Question

A mass \(m\) is suspended from a spring of negligible mass and the system oscillates with a frequency \(f_1\).The frequency of oscillations if a mass \(9m\) is suspended from the same spring is \(f_2\). The value of \(\frac{f_1}{f_2}\) is ___.

Answer 1

Correct Answer: 3

The problem is addressed by first analyzing the relationship between oscillation frequency and attached mass, defined by the mass-spring system frequency formula: \( f = \frac{1}{2\pi}\sqrt{\frac{k}{m}} \). Here, \( k \) represents the spring constant, and \( m \) denotes the mass.

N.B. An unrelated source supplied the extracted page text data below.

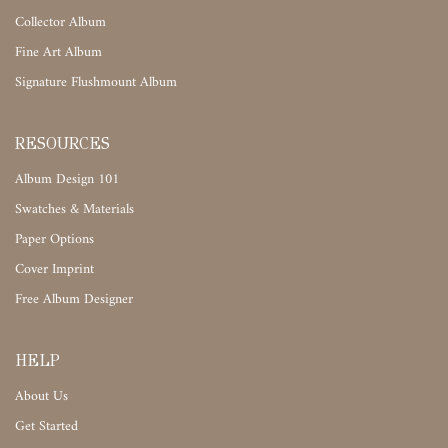
Collector Album
Fine Art Album
Signature Flushmount Album
RESOURCES
Album Design 101
Swatches & Materials
Paper Options
Cover Imprint
Free Album Designer
HELP
About Us
Get Started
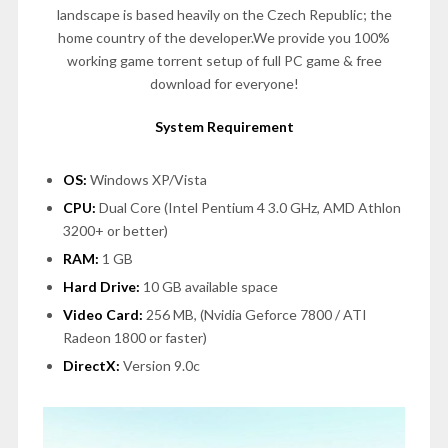
landscape is based heavily on the Czech Republic; the
home country of the developer.We provide you 100%
working game torrent setup of full PC game & free
download for everyone!
System Requirement
OS:
Windows XP/Vista
CPU:
Dual Core (Intel Pentium 4 3.0 GHz, AMD Athlon
3200+ or better)
RAM:
1 GB
Hard Drive:
10 GB available space
Video Card:
256 MB, (Nvidia Geforce 7800 / ATI
Radeon 1800 or faster)
DirectX:
Version 9.0c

With mass \( m \), the frequency is \( f_1 = \frac{1}{2\pi} \sqrt{\frac{k}{m}} \).

For mass \( 9m \), the frequency is \( f_2 = \frac{1}{2\pi} \sqrt{\frac{k}{9m}} \). This simplifies to \( f_2 = \frac{1}{2\pi} \frac{1}{3} \sqrt{\frac{k}{m}} \), which is equivalent to \( f_2 = \frac{1}{3} \cdot f_1 \).

Consequently, the ratio \(\frac{f_1}{f_2}\) is calculated as \(\frac{f_1}{\frac{1}{3}f_1} = 3\).

Therefore, the value of \(\frac{f_1}{f_2}\) is \( 3 \), which is within the specified range of 3 to 3.